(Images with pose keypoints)
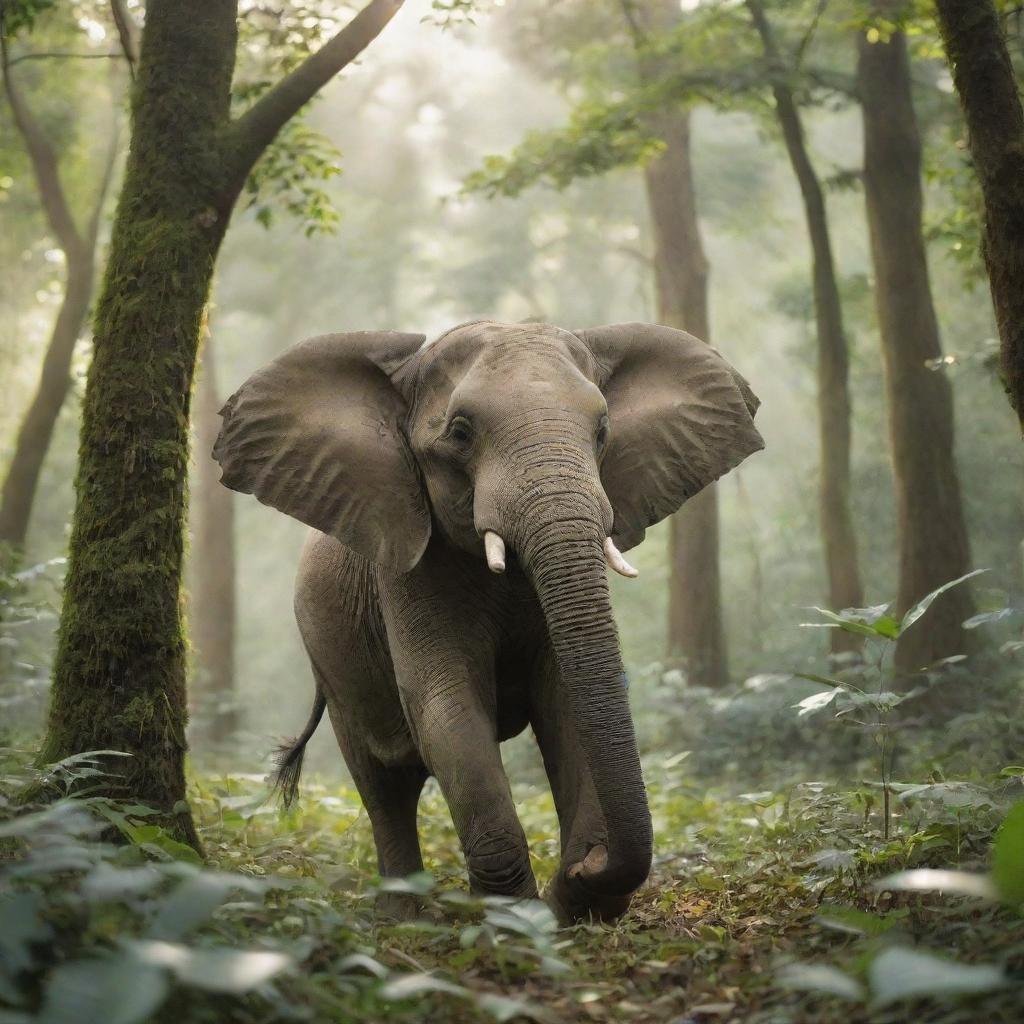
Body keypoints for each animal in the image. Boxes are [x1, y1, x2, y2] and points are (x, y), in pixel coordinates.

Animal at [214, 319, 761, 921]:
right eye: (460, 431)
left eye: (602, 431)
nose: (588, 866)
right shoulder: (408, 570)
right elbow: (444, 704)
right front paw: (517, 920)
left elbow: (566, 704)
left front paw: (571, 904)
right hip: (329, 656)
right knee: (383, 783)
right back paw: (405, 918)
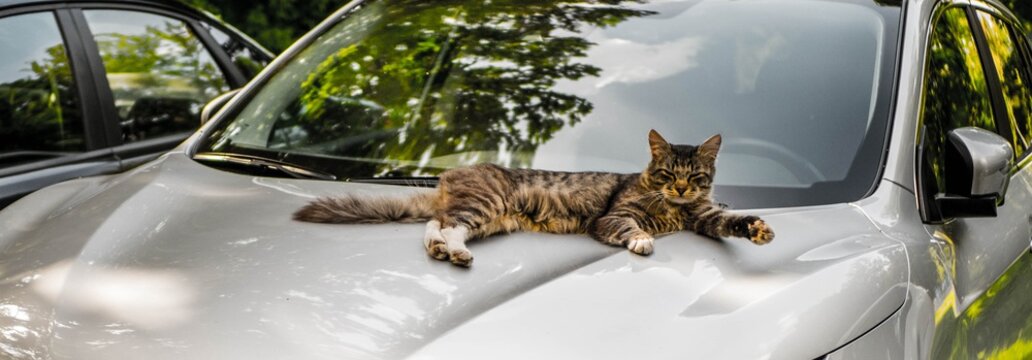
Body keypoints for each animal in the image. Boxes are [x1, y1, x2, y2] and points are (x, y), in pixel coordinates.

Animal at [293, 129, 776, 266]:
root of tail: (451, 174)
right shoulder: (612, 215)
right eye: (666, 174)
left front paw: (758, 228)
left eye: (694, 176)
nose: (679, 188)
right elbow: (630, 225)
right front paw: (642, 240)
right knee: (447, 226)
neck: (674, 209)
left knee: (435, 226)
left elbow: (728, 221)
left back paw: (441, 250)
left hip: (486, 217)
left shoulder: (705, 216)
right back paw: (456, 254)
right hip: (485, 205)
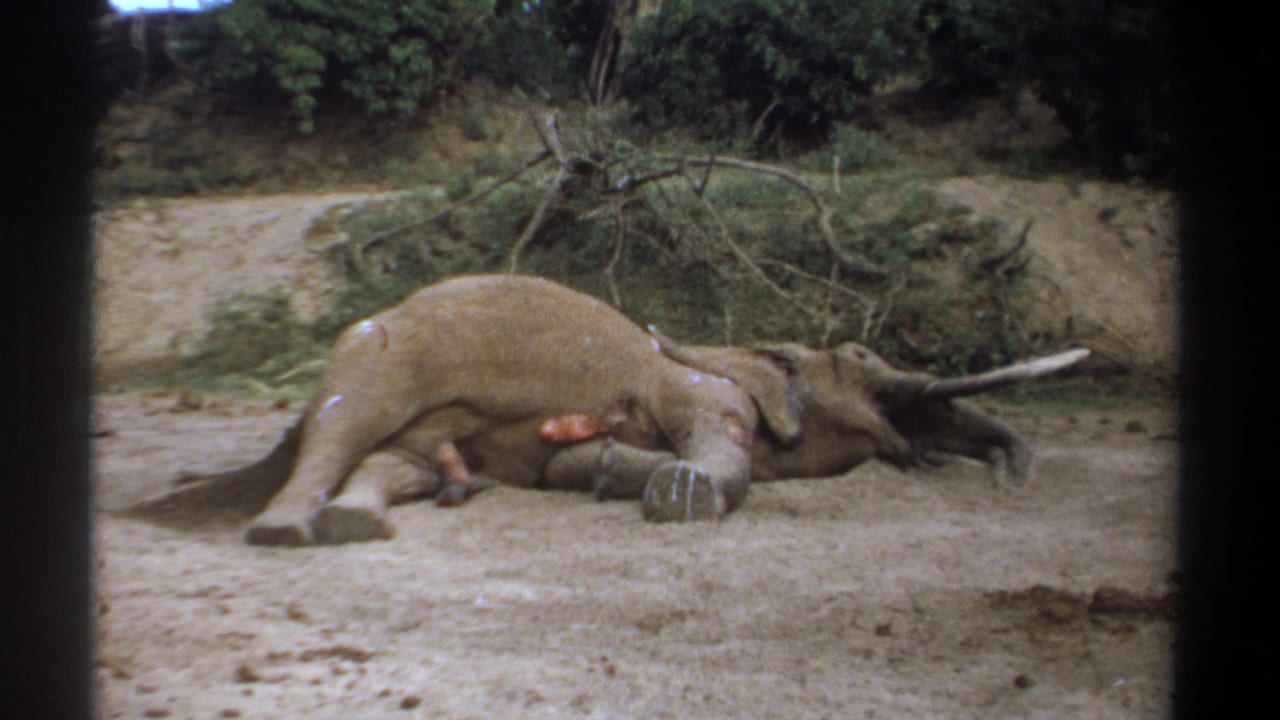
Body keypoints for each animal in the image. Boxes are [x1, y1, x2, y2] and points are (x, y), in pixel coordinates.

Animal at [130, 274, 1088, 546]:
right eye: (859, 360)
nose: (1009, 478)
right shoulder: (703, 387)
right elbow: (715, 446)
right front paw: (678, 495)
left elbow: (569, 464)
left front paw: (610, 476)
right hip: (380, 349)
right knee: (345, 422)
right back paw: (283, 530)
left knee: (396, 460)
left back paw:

• **ASSIGNMENT**:
Retype the records above word for word, from their first line through the line containing "left elbow: (566, 704)", and leave out every picture.

• **OUTPUT OF THE TASK**:
Body keypoints for each animal in the image. Boxes are [x1, y1, x2, y2] and points are (x, y), in pixel coordinates.

Animal at [214, 319, 761, 921]:
right eye: (460, 431)
left eye: (602, 431)
nose: (588, 866)
right shoulder: (408, 570)
right elbow: (444, 704)
right front paw: (517, 920)
left elbow: (566, 704)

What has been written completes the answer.